Sequential loop inside kernel seems to be not working at all, or this is just a synchronization problem ?!

Hi. I’ve got a problem with the innermost sequential loop executed inside incKernel function. It’s intended to count a sum for each thread and print the output, but it seems to be not working. The only result I have from the code execution is that the value of sum_th[threadIdx.x] is not changed and is equal to zero for each thread. Can you point me at what is the problem with this loop, or this is just the lack of synchronizations. Thanks a lot. Waiting for your reply.

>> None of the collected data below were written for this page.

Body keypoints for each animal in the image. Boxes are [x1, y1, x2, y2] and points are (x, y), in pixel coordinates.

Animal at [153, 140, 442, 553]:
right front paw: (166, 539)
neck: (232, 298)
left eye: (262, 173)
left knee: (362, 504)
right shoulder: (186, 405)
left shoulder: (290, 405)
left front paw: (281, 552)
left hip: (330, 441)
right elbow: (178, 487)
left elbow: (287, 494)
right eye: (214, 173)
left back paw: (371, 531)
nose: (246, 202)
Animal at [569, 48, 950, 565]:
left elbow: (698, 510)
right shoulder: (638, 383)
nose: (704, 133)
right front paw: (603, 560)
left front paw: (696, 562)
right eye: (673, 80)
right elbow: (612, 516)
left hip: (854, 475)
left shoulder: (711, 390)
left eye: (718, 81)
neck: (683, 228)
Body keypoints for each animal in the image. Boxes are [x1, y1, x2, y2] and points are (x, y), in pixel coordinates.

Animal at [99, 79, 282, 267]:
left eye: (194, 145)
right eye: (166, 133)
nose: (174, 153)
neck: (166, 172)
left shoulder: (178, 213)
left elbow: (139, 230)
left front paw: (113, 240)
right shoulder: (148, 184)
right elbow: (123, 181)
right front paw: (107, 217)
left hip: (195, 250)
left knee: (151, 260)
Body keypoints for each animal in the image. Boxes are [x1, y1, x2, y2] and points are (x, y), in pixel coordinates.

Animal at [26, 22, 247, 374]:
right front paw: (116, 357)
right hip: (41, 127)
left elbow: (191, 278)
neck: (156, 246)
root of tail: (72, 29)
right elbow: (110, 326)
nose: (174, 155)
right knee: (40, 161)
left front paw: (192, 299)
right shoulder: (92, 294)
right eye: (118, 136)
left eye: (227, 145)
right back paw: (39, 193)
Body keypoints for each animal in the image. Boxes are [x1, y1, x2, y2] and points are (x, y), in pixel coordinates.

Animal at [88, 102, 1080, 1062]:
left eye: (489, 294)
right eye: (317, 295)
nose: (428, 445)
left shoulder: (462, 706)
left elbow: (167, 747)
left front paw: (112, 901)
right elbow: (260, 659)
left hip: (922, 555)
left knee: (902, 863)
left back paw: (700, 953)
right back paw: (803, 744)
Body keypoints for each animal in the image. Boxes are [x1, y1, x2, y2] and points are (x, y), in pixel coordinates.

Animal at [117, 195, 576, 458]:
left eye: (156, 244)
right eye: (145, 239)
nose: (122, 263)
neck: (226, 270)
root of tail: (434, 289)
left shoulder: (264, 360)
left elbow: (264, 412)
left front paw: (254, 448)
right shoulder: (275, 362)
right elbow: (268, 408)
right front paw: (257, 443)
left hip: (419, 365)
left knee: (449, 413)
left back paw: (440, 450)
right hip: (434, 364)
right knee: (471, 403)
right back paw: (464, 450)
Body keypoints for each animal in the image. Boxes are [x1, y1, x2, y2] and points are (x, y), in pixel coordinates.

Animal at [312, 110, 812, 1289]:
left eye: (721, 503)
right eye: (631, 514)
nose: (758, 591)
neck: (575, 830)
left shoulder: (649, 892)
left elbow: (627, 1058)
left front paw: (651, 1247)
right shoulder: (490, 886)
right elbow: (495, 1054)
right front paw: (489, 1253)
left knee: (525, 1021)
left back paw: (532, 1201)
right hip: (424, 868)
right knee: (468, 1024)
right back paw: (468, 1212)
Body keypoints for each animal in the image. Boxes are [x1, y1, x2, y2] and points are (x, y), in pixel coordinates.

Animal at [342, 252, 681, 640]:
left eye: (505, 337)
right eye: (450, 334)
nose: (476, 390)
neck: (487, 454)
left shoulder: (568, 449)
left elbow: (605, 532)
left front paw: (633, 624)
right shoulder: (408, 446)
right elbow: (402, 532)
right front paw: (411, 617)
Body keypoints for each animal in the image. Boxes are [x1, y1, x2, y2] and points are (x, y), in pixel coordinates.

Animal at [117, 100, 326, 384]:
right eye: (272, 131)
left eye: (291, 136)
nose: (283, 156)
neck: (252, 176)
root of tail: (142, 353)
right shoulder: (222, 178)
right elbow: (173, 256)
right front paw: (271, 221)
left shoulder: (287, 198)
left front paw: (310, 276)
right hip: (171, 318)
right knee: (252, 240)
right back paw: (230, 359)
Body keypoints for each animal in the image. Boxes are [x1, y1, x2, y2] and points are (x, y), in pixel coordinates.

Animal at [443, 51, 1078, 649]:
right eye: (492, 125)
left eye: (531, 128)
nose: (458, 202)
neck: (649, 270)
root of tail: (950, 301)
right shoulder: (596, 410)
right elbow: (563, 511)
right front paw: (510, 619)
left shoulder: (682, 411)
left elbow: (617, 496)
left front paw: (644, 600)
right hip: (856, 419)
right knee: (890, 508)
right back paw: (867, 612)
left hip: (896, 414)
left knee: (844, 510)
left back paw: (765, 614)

__device__ unsigned int sum_th[10] = { 0 };

__global__ void incKernel()
{
	__shared__ unsigned int counts[10];

	for (int i = 0; i < 10; i++)
		atomicAdd(&sum_th[threadIdx.x], counts[i]);

	__syncthreads();
	atomicCAS(&counts[threadIdx.x], 0, 1);

	printf("tid = %d count = %d\n", threadIdx.x, sum_th[threadIdx.x]);
}

int main()
{
	cudaError_t cudaStatus;
	cudaStatus = cudaSetDevice(0);
	if (cudaStatus != cudaSuccess) {
		fprintf(stderr, "cudaSetDevice failed!  Do you have a CUDA-capable GPU installed?");
		_getch();
		return 1;
	}

	incKernel << <1, 10 >> >();

	cudaStatus = cudaDeviceSynchronize();
	if (cudaStatus != cudaSuccess) {
		fprintf(stderr, "cudaDeviceSynchronize returned error code %d after launching addKernel!\n", cudaStatus);
		_getch();
		return 1;
	}

    cudaStatus = cudaDeviceReset();
    if (cudaStatus != cudaSuccess) {
        fprintf(stderr, "cudaDeviceReset failed!");
		_getch();
		return 1;
    }
	
	_getch();

    return 0;
}

You haven’t initialized your shared memory (counts) anywhere.

Your code doesn’t make sense to me.

O’key. Thanks for your reply.